Word of the day

25/04/2024

Valorous – showing great courage in the face of danger, especially in battle; to show valour: to be brave; to be valiant and courageous.


Night After Night

25/04/2024

The book Night After Night tells the story of New Zealanders in Bomber Command in World War II.

Night after night also applies to the people of Ypres in Belgium.

Night after night, almost uninterrupted every night since 1928, even during German occupation in World War II, they observe a Last Post ceremony at the Menin Gate Memorial in gratitude for the Commonwealth soldiers who died in the surrounding countryside during World War I.

We were among about 1000 people from many different countries who stood in silence as the Last Post was played, and then as a bonus, a piper played the lament.

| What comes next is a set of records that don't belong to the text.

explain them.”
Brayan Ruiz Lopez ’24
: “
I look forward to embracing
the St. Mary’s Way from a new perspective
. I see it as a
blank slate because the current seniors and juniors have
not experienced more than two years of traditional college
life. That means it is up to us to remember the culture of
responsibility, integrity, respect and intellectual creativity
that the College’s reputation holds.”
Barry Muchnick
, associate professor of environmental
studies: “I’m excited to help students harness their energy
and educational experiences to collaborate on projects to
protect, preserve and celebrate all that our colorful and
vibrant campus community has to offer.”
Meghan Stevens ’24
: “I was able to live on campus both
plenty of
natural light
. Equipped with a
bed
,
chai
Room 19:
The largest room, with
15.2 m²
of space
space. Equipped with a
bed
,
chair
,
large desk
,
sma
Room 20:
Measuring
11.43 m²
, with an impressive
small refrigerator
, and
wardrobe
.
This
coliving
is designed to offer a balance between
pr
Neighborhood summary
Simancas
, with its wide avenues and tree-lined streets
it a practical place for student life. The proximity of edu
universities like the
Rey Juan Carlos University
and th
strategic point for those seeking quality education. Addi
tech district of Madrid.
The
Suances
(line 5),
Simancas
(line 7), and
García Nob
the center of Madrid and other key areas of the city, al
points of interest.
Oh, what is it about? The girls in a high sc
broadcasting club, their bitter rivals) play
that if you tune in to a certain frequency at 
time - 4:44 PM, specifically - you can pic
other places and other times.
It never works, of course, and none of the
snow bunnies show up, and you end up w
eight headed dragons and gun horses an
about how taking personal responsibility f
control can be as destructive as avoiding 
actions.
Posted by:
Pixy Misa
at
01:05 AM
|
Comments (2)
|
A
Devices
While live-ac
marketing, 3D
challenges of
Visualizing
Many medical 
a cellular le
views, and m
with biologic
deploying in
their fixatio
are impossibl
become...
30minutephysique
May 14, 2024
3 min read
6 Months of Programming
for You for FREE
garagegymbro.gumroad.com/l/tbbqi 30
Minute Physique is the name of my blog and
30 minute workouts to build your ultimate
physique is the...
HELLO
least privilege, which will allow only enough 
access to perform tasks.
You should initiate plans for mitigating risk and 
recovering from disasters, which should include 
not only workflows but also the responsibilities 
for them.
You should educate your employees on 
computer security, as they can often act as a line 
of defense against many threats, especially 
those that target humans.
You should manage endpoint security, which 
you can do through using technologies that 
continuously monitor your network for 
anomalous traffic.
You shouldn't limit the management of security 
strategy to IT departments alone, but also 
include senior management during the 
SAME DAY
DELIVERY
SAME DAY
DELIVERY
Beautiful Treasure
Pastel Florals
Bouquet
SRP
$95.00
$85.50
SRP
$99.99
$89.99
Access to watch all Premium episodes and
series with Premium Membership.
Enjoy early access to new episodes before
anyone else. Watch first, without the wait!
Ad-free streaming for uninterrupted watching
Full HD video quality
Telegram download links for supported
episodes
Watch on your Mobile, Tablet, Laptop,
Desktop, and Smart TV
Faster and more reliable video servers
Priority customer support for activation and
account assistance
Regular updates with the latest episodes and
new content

I thanked one of the men and told him it is an incredible tribute they are paying, night after night.

He replied, what they are doing is nothing compared to what the men they were remembering did.


“Known unto God”

25/04/2024

Visiting war graves in France and Belgium is moving and sobering.

They are immaculately kept, thanks to the work of the Commonwealth War Graves Commission.

They are peaceful, in stark contrast to the noise and brutality that those buried there endured.

They are a tragic reminder to the tragedy of war and what so many sacrificed in the fight for freedom.

So many of the men who are buried there were so young – in their teens and early 20s.

Private V.J. Cameron of the Otago Regiment is one of them buried in the Caterpillar Valley Cemetery.

In World War I, soldiers didn’t have dog tags and many bodies were unable to be identified. Tomb stones for them have the inscription Known unto God.

Tyne Cot Cemetery:


It’s not forgetting, it’s not learning

25/04/2024

Thousands of allied soldiers are buried in Tyne Cot Cemetery in Belgium.

It was visited by King George V in 1922, who said:

We can truly say that the whole Circuit of the earth is girded with the graves of our dead. In the course of my pilgrimage I have many times asked myself whether there can be more potent advocates of peace upon earth through the years to come than this massed multitude of silent witnesses to the desolation of war.

One exhortation on Anzac Day is lest we forget.

The problem isn’t that we forget, it’s not learning in spite of  all the witnesses, silent or not, to the desolation of war.